In his first year at Eaton High School, Canaan, a Business Management and Entrepreneurship Academy student, was brainstorming for a Junior Achievement Company idea and had a desire to do something that had a “real effect on the world” or solved a real-world problem. He also happened to read an article about human sugar intake and how it was linked to diabetes, cancer, and other health problems. As Canaan continued his research, he watched a documentary on the topic, which spurred him to begin tracking his own sugar intake for about a week. He started tracking it on paper and saw that his own sugar intake far exceeded the amount recommended. His research supported that this was not uncommon and Canaan's very startling discovery prompted him to think about how important is was for people to understand and be aware of this issue. Through his research and continued tracking, Canaan’s interest in this area grew and he wondered if there was an easier way for people to track their own sugar intake. He found few apps and tools online to help and even researched some of the major personal health trackers. While looking at some of the more widely used digital trackers, he found that their primary function was to count calories and fat and that most of them grossly underestimated grams of sugar in foods he consumed. Canaan knew there must be a way to create something to meet this increasing need and started looking for courses at school that would help him pursue this new found interest.

Canaan eventually signed up for William Gilbert’s web applications course where he could acquire basic knowledge for coding and building apps on his own. Mr. Gilbert recalled Canaan approaching him about one of the course assignments and asking to incorporate his ideas for sugar tracking. Mr.

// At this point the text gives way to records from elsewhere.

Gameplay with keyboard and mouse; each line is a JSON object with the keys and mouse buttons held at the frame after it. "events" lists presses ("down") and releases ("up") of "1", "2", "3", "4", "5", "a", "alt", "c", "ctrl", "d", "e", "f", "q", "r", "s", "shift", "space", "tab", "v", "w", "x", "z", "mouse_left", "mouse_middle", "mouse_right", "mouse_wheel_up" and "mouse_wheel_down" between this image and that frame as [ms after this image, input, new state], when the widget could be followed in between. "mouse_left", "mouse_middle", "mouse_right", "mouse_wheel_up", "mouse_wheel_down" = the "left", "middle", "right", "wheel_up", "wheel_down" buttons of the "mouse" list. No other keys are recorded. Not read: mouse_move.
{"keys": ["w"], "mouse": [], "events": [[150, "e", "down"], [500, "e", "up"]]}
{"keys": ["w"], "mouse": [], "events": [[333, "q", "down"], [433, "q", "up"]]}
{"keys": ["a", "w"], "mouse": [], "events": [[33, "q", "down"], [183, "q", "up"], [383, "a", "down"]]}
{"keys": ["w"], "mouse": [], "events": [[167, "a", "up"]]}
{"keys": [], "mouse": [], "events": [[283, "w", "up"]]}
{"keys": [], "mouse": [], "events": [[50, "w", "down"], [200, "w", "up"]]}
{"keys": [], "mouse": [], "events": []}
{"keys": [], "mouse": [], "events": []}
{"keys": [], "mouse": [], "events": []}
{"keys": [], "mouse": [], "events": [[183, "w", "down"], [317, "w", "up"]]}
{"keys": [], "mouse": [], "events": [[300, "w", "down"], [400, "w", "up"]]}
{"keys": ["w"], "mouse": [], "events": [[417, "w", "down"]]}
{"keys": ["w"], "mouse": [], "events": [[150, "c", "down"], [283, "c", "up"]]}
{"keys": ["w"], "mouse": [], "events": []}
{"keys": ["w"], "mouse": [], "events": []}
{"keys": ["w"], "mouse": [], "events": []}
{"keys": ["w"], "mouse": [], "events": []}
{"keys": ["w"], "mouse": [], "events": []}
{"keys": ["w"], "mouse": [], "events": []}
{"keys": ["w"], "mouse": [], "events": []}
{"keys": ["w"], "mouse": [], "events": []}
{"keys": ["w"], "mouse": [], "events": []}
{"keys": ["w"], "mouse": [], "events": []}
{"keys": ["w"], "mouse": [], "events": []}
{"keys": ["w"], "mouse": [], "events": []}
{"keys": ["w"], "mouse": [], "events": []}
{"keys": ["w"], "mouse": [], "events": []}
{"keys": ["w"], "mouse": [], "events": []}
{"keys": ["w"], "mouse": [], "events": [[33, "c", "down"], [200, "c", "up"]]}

Gilbert said that “He changed the assignment when he came to me about his research and asked me to allow him to do something different and more complicated.” Gilbert allowed Canaan the opportunity to pursue his area of interest and Canaan turned it into Bloom, an app for sugar intake tracking

Canaan has since continued to update and work on his app and has an entire notebook, or journal, for ideas he plans to incorporate. He did say that he was a bit disappointed that there were only so many courses he could fit into his schedule to advance his desire to code and develop apps. However, Canaan continues to record suggestions from classmates and gathers outside feedback to help him continue developing ideas for evolving his app. He plans to develop this web based application that can also be accessed from a computer or a smart phone and wants to incorporate a variety of convenient features in the future to help with more accurate tracking of sugar intake.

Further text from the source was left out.